Der internationale Kampf gegen Steuerflucht hat das Schweizer Bankgeheimnis ausgehöhlt. Weitere Zugeständnisse lehnt die Schweiz ab, sie verlangt vielmehr, dass ausländische Offshore-Gebilde wie Holdings die Geheimnistuerei aufgeben wie die Schweizer Privatbanken.
Die Schweiz schinde Zeit heraus, hiess es aus Kritikerkreisen. Aber selbst unabhängige Verfechter von Steuerreformen anerkennen, dass die Trusts als Rechtsgebilde in den jüngsten Stürmen um strengere Steuergesetze relativ glimpflich davon gekommen seien.

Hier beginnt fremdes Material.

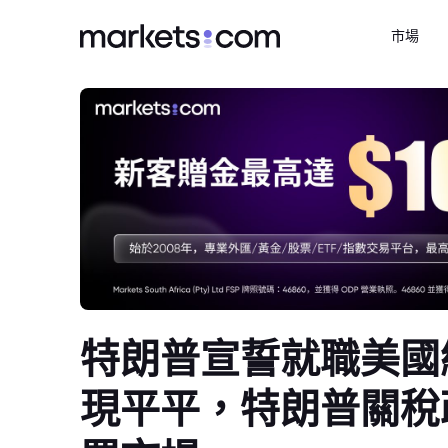
市場
特朗普宣誓就職美國
現平平，特朗普關稅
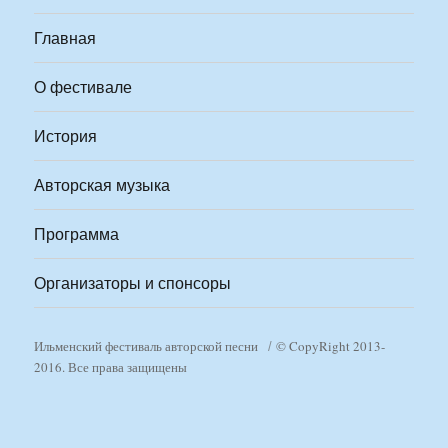
Главная
О фестивале
История
Авторская музыка
Программа
Организаторы и спонсоры
Ильменский фестиваль авторской песни
© CopyRight 2013-
2016. Все права защищены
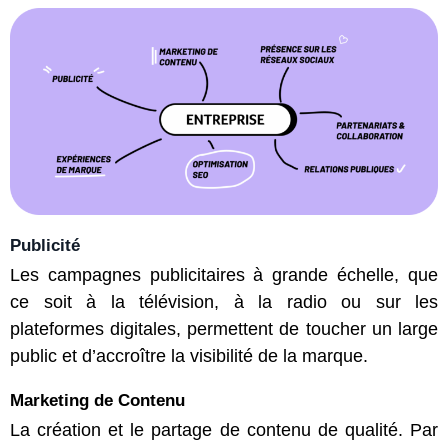
Publicité
Les campagnes publicitaires à grande échelle, que
ce soit à la télévision, à la radio ou sur les
plateformes digitales, permettent de toucher un large
public et d’accroître la visibilité de la marque.
Marketing de Contenu
La création et le partage de contenu de qualité. Par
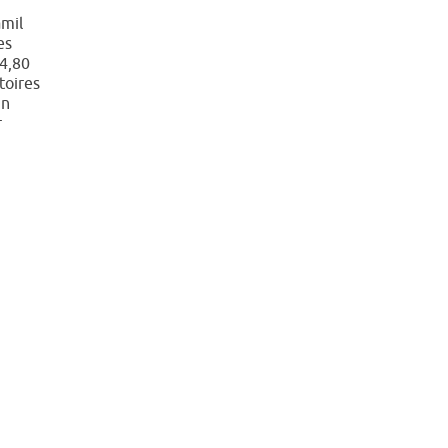
amil
es
24,80
toires
un
r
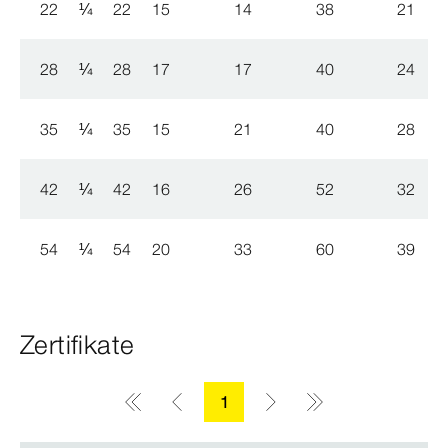
22
¼
22
15
14
38
21
28
¼
28
17
17
40
24
35
¼
35
15
21
40
28
42
¼
42
16
26
52
32
54
¼
54
20
33
60
39
Zertifikate
1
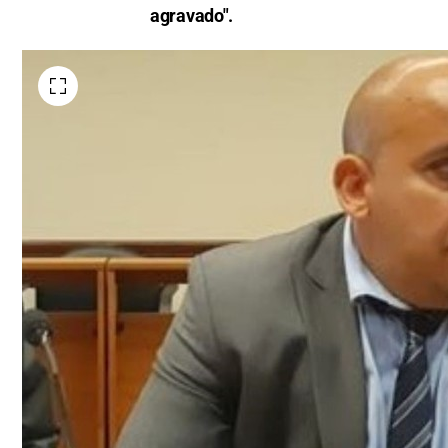
agravado".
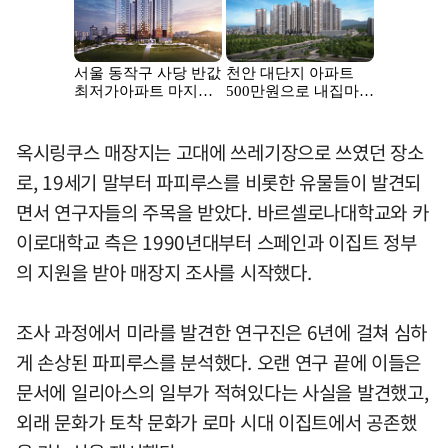
옥시링쿠스 매장지는 고대에 쓰레기장으로 쓰였던 장소
로, 19세기 말부터 파피루스를 비롯한 유물들이 발견되
면서 연구자들의 주목을 받았다. 바르셀로나대학교와 카
이로대학교 측은 1990년대부터 스페인과 이집트 정부
의 지원을 받아 매장지 조사를 시작했다.
조사 과정에서 미라를 발견한 연구진은 6년에 걸쳐 심하
게 손상된 파피루스를 분석했다. 오랜 연구 끝에 이들은
문서에 일리아스의 일부가 적혀있다는 사실을 발견했고,
외래 문화가 토착 문화가 로마 시대 이집트에서 공존했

«Bisher herrschte Ungleichheit zwischen der Diversität von angelsächsischen Geheimnissen und dem typischen Bankgeheimnis», stellt Markus Meinzer fest, Berater beim deutschen Ableger der britischen Nichtregierungs-Organisation Tax Justice Network.
In der Schweiz wird befürchtet, dass Vermögen von den Banken Richtung Offshore-Konstrukte abfliessen, sollte das Land dem automatischen Informationsaustausch mit anderen Ländern zustimmen.
Nach wie vor ist Diskretion für viele Reiche, die ihre Millionen vor instabilen Regierungen, früheren Ehepartnern, Geschäftskonkurrenten und gierigen Familienangehörigen in Sicherheit bringen wollen, ein sehr gefragtes Gut.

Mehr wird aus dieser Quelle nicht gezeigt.